Peretti has great ambitions for BuzzFeed and its strategy of shareable content distributed through social media. In a widely-cited internal memo that was posted to LinkedIn in September, Peretti wrote: “We have the potential to be a defining company, the same role the traditional media companies played decades ago.”

The type of content that BuzzFeed has become known for is not what some might necessarily considered ‘high-quality’ or ‘valuable’ (the top performing post of the last week is a list of animated GIFs entitled ‘26 Problems Only Anxious People Will Understand’), but it is driven by an intense focus and understanding on human psychology and motivation.

Peretti, who also co-founded the hugely successful website The Huffington Post, will often tell audiences that he has spent a lot of time thinking about what makes people share, and this informs his approach to content on BuzzFeed (this article in New York magazine offers a detailed profile of Peretti’s background).

Creating content that connects to a shared sense of identity is a key plank of BuzzFeed’s strategy — whether that means a place identity (‘29 Things Only People From The Midwest Understand’) an identity based on credentials (‘27 Ways Going To USC Changed Your Life’) or an identity of self (such as the post on anxiety referenced above). This kind of content taps into the reader’s sense of self and encourages them to share the post with others in the same identity group.

So, good content to BuzzFeed is content that people love to share, often because it touches on an expression of a shared identity.


The success of BuzzFeed has spawned a number of other sites with similar strategies for distribution via social media sharing. One that has rapidly emerged on the scene is Upworthy, a content sharing site that describes itself as “a social media outfit with a mission: to help people find important content that is as fun to share as a FAIL video of some idiot surfing off his roof.”

In contrast to BuzzFeed’s general focus on entertainment and pop culture for its most-shared material, Upworthy claims as its territory shareable content that is meaningful, rather than self-indulgent, voyeuristic or ironic. Similar to how BuzzFeed taps into a constellation of shared identities to encourage social media sharing, Upworthy’s thematic focus on meaningful and uplifting (or even challenging) content relies on its audience’s desire to be the kind of person who believes that the better angels of our nature will prevail over selfishness, cynicism and snark. It has also perhaps proven itself to be the epitome of smarm.

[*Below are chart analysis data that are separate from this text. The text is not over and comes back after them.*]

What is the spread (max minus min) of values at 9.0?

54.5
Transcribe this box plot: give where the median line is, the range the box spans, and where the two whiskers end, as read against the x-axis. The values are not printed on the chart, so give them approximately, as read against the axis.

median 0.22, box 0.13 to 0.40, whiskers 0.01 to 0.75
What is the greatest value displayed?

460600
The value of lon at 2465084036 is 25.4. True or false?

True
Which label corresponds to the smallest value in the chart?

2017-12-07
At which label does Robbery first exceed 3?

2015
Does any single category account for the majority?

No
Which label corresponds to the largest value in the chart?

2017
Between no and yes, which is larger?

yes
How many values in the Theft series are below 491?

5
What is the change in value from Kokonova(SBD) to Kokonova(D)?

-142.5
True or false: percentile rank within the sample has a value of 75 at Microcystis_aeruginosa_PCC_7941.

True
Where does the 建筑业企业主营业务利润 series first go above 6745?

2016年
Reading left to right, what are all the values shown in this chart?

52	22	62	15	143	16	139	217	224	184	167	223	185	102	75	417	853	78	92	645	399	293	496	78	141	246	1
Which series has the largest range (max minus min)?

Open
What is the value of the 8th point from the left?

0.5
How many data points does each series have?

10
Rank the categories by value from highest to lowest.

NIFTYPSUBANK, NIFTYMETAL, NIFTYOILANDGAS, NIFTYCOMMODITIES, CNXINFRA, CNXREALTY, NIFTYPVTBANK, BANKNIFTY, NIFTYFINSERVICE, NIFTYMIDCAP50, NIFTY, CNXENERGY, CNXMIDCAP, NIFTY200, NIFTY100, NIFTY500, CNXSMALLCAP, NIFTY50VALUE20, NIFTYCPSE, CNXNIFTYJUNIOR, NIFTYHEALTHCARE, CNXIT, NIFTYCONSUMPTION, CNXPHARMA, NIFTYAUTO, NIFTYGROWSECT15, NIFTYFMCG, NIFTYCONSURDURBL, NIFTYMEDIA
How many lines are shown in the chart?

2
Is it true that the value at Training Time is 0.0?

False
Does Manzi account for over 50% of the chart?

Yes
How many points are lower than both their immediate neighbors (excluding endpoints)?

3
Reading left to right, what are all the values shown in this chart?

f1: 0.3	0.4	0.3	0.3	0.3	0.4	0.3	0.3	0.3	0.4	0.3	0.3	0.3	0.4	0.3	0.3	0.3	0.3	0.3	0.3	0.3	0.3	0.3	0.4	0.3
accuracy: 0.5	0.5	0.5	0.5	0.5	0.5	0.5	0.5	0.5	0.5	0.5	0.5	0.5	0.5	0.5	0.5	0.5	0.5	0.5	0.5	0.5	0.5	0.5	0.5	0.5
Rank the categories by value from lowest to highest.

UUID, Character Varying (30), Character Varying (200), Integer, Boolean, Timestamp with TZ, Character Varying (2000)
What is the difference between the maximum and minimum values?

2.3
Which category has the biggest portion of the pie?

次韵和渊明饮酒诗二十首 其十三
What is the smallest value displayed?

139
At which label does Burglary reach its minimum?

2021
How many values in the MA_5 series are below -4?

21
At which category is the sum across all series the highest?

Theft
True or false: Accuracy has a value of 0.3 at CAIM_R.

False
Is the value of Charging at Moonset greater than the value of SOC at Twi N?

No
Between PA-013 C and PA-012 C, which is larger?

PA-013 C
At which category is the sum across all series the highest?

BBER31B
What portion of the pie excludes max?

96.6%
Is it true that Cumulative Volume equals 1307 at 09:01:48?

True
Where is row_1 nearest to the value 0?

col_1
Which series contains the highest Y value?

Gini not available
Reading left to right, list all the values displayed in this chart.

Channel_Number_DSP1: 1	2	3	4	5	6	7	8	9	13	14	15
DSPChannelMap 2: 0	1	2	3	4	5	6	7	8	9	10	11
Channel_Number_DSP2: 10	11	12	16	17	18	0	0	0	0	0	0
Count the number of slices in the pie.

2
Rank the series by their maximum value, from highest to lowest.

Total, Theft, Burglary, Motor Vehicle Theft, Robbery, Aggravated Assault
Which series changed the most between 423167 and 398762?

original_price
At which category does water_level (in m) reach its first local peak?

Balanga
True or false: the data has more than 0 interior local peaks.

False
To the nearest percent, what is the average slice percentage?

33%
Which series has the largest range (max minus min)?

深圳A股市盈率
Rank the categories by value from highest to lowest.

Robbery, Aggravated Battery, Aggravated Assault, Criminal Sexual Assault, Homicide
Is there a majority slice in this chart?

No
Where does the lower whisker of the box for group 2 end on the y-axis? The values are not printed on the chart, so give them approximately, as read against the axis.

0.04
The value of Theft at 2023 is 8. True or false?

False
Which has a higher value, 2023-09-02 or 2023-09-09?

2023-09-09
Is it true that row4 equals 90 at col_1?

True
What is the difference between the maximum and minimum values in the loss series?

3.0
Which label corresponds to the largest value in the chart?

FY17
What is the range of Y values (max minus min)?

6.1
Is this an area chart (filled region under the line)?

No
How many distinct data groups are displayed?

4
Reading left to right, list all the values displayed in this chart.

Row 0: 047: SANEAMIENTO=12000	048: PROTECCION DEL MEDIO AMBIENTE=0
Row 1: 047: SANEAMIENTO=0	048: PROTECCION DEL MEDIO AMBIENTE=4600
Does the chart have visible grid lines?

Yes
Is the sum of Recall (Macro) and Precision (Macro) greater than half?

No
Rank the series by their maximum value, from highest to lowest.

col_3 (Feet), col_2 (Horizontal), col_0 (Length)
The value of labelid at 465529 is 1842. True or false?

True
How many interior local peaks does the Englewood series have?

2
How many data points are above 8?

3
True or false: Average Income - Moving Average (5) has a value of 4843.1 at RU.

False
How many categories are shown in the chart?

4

Upworthy’s content is known for its highly engaging article headlines, which are designed to exploit a so-called “curiosity gap” in users who encounter their content on social streams, compelling them to click through (and ideally, re-share). This strategy has been widely criticized and parodied, and yet has nonetheless proven to be extremely successful.

Good content, according to Upworthy, is irresistible, meaningful and positive content that people love to share.


Across all three of these definitions of good content, a key trend emerges — an increased focus on utility of content for the reader as a way to express themselves and define their identity to their peers.

Because distribution via social sharing depends on asking the audience to do something (share or endorse it) in order to improve the performance of content, there is a necessary obligation for the content to provide something to the reader in return.

This is reflected in Facebook’s new focus on providing value for users, and is the secret sauce behind BuzzFeed and Upworthy’s respective strategies for creating content that people love to share (although some observers have suggested that these two groups interests are now diametrically opposed).

Successful publishers in the current paradigm of social media distribution will be the ones who can provide content to readers that tap into their self-concept and provide them with a way to express themselves so that they cannot resist sharing.